- [EXERCISE DESCRIPTION]
From the first line to the last, give the records again exactly.

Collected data

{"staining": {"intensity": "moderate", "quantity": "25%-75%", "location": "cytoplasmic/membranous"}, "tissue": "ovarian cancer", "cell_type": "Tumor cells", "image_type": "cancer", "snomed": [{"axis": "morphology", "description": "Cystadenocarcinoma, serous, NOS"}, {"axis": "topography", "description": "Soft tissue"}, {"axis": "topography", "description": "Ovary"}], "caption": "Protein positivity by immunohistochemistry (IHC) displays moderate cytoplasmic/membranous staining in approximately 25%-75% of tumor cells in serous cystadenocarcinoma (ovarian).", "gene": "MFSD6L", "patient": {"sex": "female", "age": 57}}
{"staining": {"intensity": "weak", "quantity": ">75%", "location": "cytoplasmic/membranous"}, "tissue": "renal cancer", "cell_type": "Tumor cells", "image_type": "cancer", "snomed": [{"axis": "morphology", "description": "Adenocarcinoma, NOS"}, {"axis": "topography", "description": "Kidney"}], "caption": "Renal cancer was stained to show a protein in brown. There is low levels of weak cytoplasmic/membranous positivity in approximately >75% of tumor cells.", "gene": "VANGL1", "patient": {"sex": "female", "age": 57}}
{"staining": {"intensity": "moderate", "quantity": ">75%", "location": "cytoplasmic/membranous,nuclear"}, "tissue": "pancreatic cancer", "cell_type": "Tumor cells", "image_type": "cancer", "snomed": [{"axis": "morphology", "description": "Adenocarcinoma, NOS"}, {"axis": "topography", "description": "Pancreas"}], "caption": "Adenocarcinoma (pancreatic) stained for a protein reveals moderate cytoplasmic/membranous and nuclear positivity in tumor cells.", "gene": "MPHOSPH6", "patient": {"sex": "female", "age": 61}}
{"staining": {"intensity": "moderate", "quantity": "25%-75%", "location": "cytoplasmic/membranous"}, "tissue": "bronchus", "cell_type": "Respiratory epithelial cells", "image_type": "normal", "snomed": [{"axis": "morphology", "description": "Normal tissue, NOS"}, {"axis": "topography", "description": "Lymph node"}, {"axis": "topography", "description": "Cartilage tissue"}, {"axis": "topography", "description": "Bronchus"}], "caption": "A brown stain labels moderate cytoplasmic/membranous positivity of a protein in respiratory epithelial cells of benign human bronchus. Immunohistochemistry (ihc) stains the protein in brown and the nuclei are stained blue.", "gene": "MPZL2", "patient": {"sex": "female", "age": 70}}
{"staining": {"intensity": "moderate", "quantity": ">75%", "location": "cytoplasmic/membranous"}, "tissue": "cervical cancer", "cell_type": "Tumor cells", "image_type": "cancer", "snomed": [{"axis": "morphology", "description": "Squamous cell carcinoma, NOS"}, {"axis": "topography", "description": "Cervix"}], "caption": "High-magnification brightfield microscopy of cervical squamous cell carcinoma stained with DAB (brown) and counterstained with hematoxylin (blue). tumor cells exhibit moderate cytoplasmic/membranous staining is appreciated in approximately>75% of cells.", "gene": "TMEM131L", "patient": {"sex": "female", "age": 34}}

- [OUTPUT BELOW]
{"staining": {"intensity": "moderate", "quantity": "25%-75%", "location": "cytoplasmic/membranous"}, "tissue": "ovarian cancer", "cell_type": "Tumor cells", "image_type": "cancer", "snomed": [{"axis": "morphology", "description": "Cystadenocarcinoma, serous, NOS"}, {"axis": "topography", "description": "Soft tissue"}, {"axis": "topography", "description": "Ovary"}], "caption": "Protein positivity by immunohistochemistry (IHC) displays moderate cytoplasmic/membranous staining in approximately 25%-75% of tumor cells in serous cystadenocarcinoma (ovarian).", "gene": "MFSD6L", "patient": {"sex": "female", "age": 57}}
{"staining": {"intensity": "weak", "quantity": ">75%", "location": "cytoplasmic/membranous"}, "tissue": "renal cancer", "cell_type": "Tumor cells", "image_type": "cancer", "snomed": [{"axis": "morphology", "description": "Adenocarcinoma, NOS"}, {"axis": "topography", "description": "Kidney"}], "caption": "Renal cancer was stained to show a protein in brown. There is low levels of weak cytoplasmic/membranous positivity in approximately >75% of tumor cells.", "gene": "VANGL1", "patient": {"sex": "female", "age": 57}}
{"staining": {"intensity": "moderate", "quantity": ">75%", "location": "cytoplasmic/membranous,nuclear"}, "tissue": "pancreatic cancer", "cell_type": "Tumor cells", "image_type": "cancer", "snomed": [{"axis": "morphology", "description": "Adenocarcinoma, NOS"}, {"axis": "topography", "description": "Pancreas"}], "caption": "Adenocarcinoma (pancreatic) stained for a protein reveals moderate cytoplasmic/membranous and nuclear positivity in tumor cells.", "gene": "MPHOSPH6", "patient": {"sex": "female", "age": 61}}
{"staining": {"intensity": "moderate", "quantity": "25%-75%", "location": "cytoplasmic/membranous"}, "tissue": "bronchus", "cell_type": "Respiratory epithelial cells", "image_type": "normal", "snomed": [{"axis": "morphology", "description": "Normal tissue, NOS"}, {"axis": "topography", "description": "Lymph node"}, {"axis": "topography", "description": "Cartilage tissue"}, {"axis": "topography", "description": "Bronchus"}], "caption": "A brown stain labels moderate cytoplasmic/membranous positivity of a protein in respiratory epithelial cells of benign human bronchus. Immunohistochemistry (ihc) stains the protein in brown and the nuclei are stained blue.", "gene": "MPZL2", "patient": {"sex": "female", "age": 70}}
{"staining": {"intensity": "moderate", "quantity": ">75%", "location": "cytoplasmic/membranous"}, "tissue": "cervical cancer", "cell_type": "Tumor cells", "image_type": "cancer", "snomed": [{"axis": "morphology", "description": "Squamous cell carcinoma, NOS"}, {"axis": "topography", "description": "Cervix"}], "caption": "High-magnification brightfield microscopy of cervical squamous cell carcinoma stained with DAB (brown) and counterstained with hematoxylin (blue). tumor cells exhibit moderate cytoplasmic/membranous staining is appreciated in approximately>75% of cells.", "gene": "TMEM131L", "patient": {"sex": "female", "age": 34}}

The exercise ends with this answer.